# Source extract
▬▬▬▬▬▬▬▬▬▬
[comp.sys.m88k] Grabbing arithmetic overflow traps ?

wood@gen-rtx.rtp.dg.com (Tom Wood) (06/28/90)

In article <3418@oakhill.UUCP> shebanow@oakhill.UUCP (Mike Shebanow) writes:

> The 88k "add" and "sub" instructions do check for arithmetic overflow
> automatically.  I also have an Aviion; I replaced an "addu" instruction
> with an "add" in a piece of test code and purposely generated an
> overflow with the add.  The result was a floating point exception.
> You can catch this with your own handler w/o modifying the kernel.
> Unfortunately, looking at the gcc man page (online), I saw no way to
> get the compiler to generate "add" instead of "addu" when performing ops
> on signed integers (unless I overlooked something in the man page).
> Does anyone at DG know how to do this?

It wouldn't be too hard to change the `key' uses of addu/subu in the GCC
compiler to add/sub, but unfortunately, you would no longer have a C
compiler.  Perhaps that's too strong a statement, but in C, you typically
don't get integer overflow checks, and most often you don't want them.
---
			Tom Wood	(919) 248-6067
			Data General, Research Triangle Park, NC
			{the known world}!rti!xyzzy!wood, wood@dg-rtp.dg.com

aglew@basagran.csg.uiuc.edu (Andy Glew) (06/28/90)

Doesn't GCC support an escape to assembly language?  So, could the
fellow who wants overflow not just define his own "add with overflow
detection" function, which uses the assembly inline function for "add"
(with a trap handler for the desired side effects) --- or a more
detailed and portable check on other machines?

--
Andy Glew, aglew@uiuc.edu

devil@techunix.BITNET (Gil Tene) (06/29/90)

Well, I am the guy who originally started this question running.
Actually, I don't need to have the C compiler generate instructions
which will cause overflows, I generate the binary code myself, this is
part of the application. I DO NEED the overflow detection to be FAST,
or more importantly, minimize overhead.

I want to thank all the people who replied, and the basics were the same
from everyone: Integer and floating point overflows both generate a
SIGFPE signal in the kernel, all I have to do is provide a handler.
(I really didn't know this...).

Now for the followup question:

I can handle the overflows now, but signal overhead is HUGE for what I am
doing, since it includes a context switch and all the kernel overhead.
I want something that is FAST, since I may expect more than 5000 overflows
a second. My application is simulating a computer model, and must provide
the same functionality as the simulated machine. This includes overflow,
and means that the overflow flag of the simulated machine must be set
on every overflow that occurs, whether it is checked or not.

I would like opinions on the following "bad-programming" idea:

Interpose the kernel's overflow-trap handling routine with my own
routine. My routine will check the current context, to make sure it
is the same as the simualting process's. If the context is different,
the kernel's overflow routine is called, otherwise, my routine handles
the overflow, and simulates it's behaviour on the simulated machine.
▬▬▬▬▬▬▬▬▬▬
# Aim of the exercise
According to the overflow-trap thread, what signal does the kernel generate for integer and floating point overflows?

# The data
▬▬▬▬▬▬▬▬▬▬
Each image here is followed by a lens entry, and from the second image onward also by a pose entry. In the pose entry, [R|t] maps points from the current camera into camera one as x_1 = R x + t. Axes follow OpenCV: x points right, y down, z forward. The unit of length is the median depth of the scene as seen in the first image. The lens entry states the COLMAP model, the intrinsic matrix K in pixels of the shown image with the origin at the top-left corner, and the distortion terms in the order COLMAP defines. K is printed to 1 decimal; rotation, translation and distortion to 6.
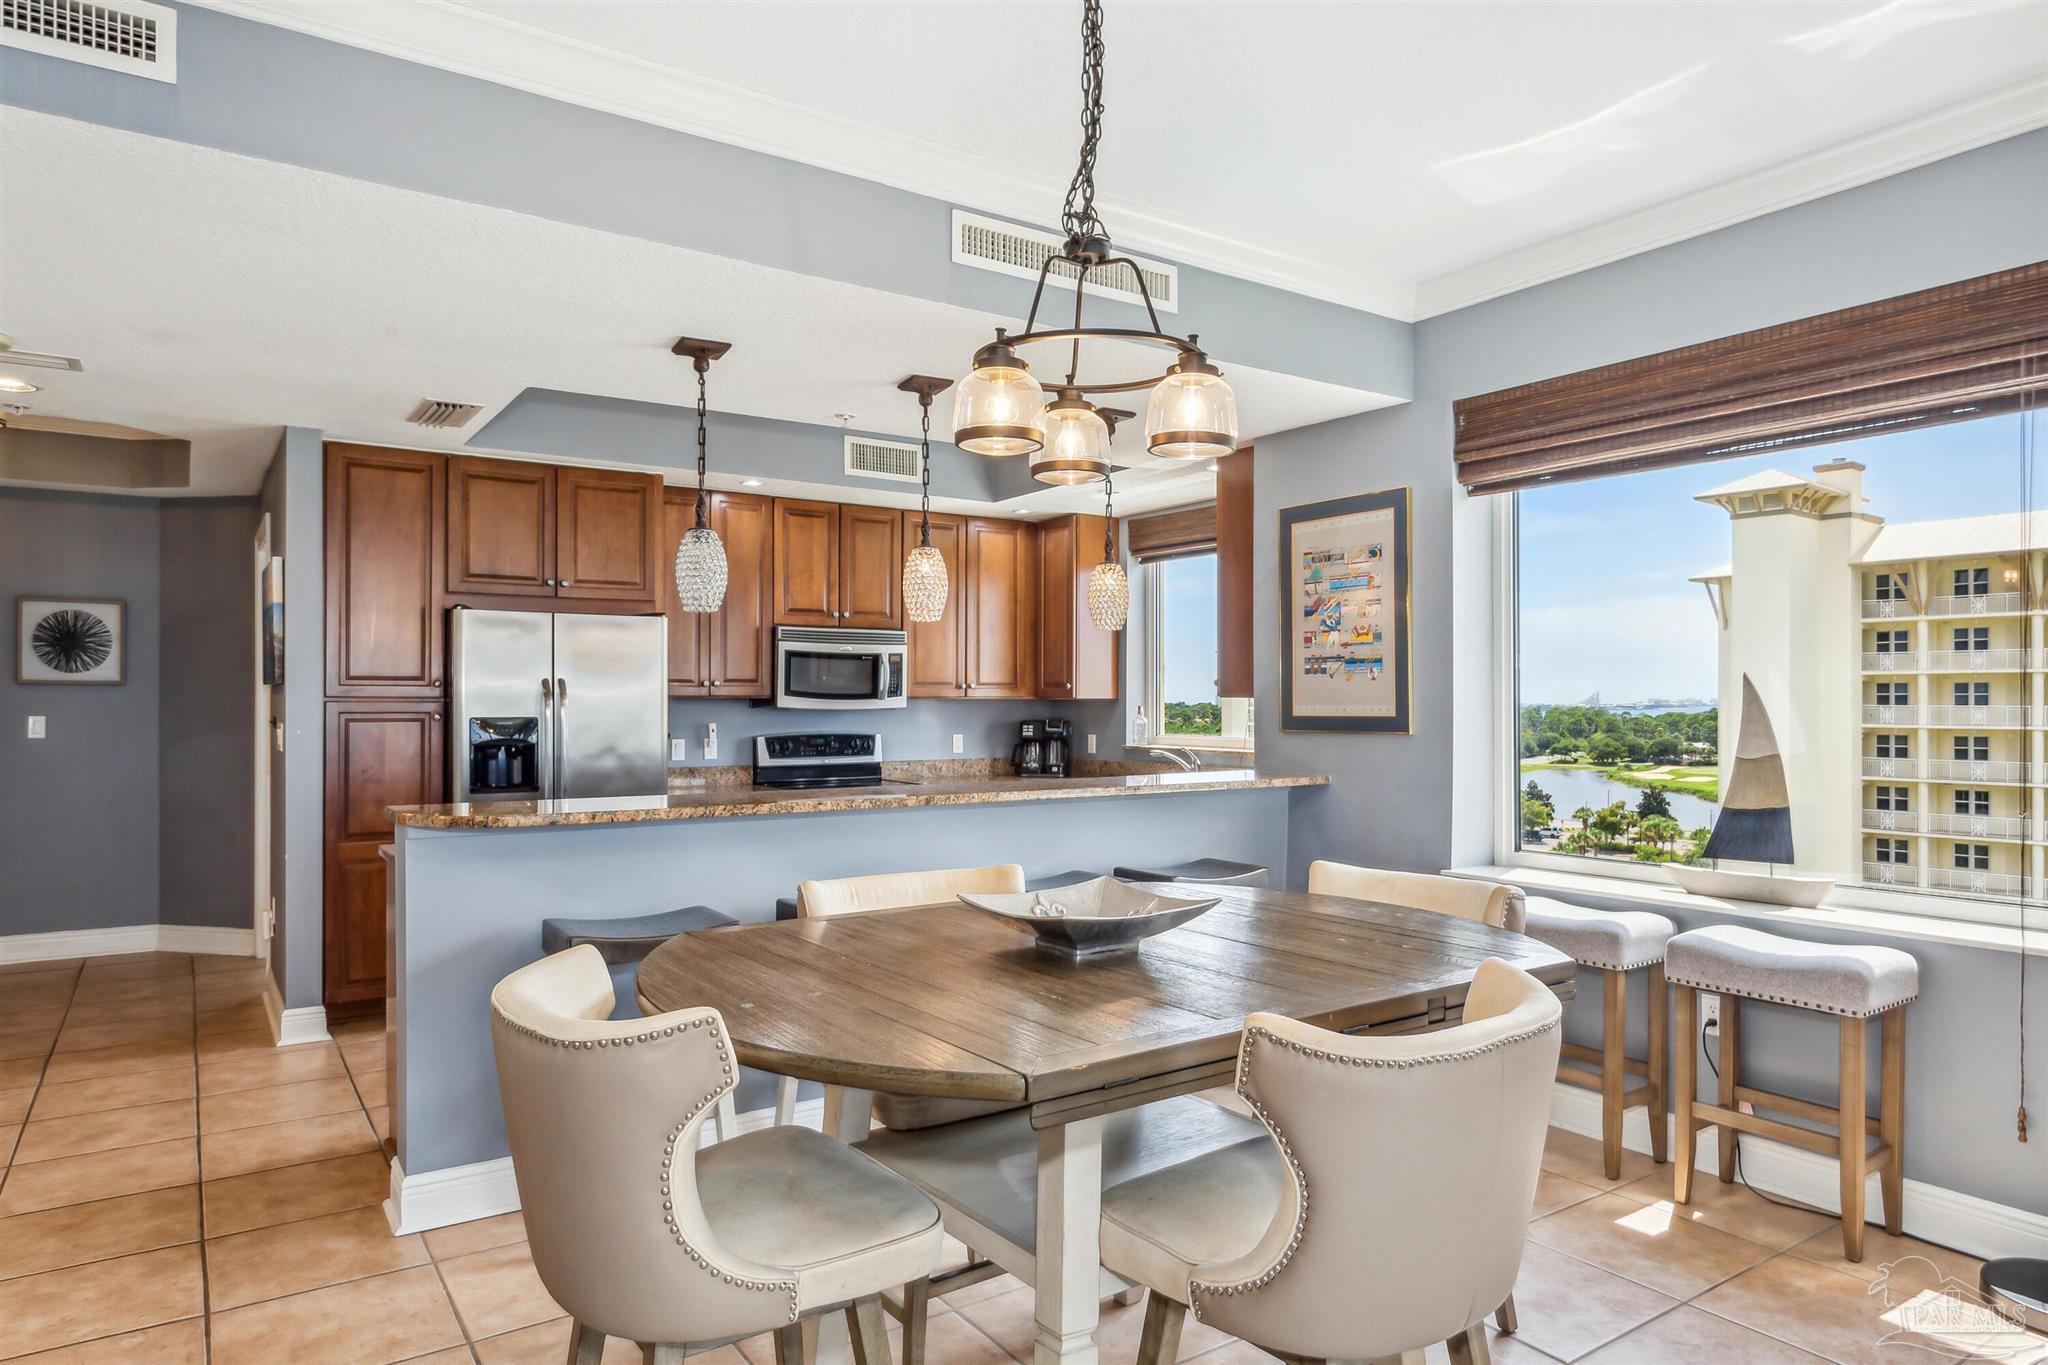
lens RADIAL K [[1230.6, 0, 1028.9], [0, 1230.6, 701.6], [0, 0, 1]] dist [-0.001124, -0.000837]
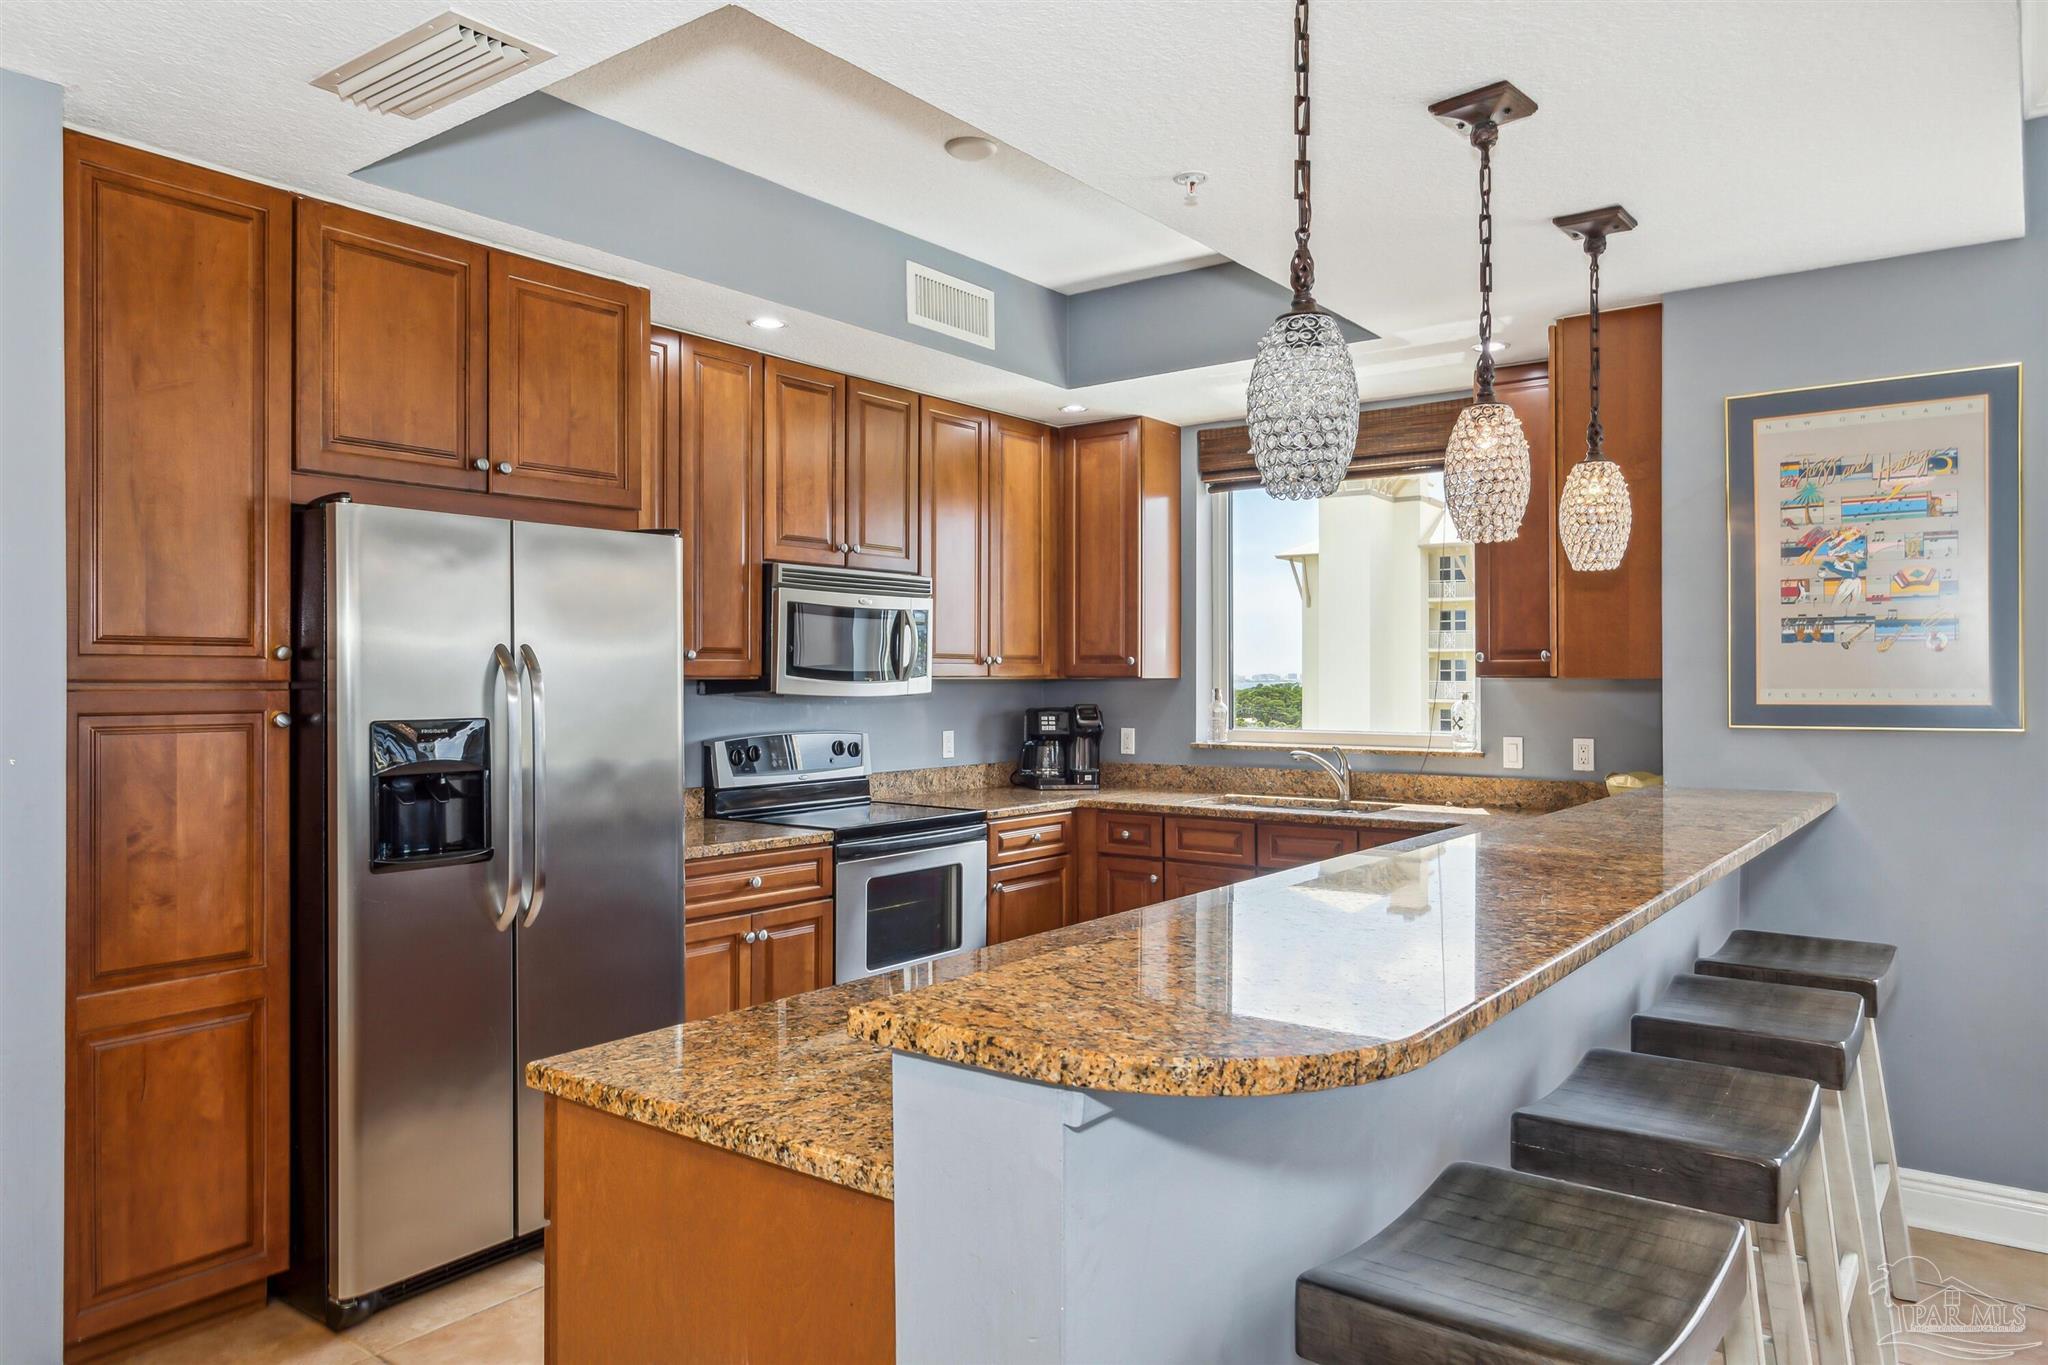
lens RADIAL K [[1344.8, 0, 1004.9], [0, 1344.8, 675.7], [0, 0, 1]] dist [0.005877, 0.003779]
pose [[0.950176, -0.002027, 0.311707, -0.358212], [0.002758, 0.999994, -0.001902, -0.003490], [-0.311702, 0.002667, 0.950176, 0.376969]]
▬▬▬▬▬▬▬▬▬▬
# Result below
SIGFPE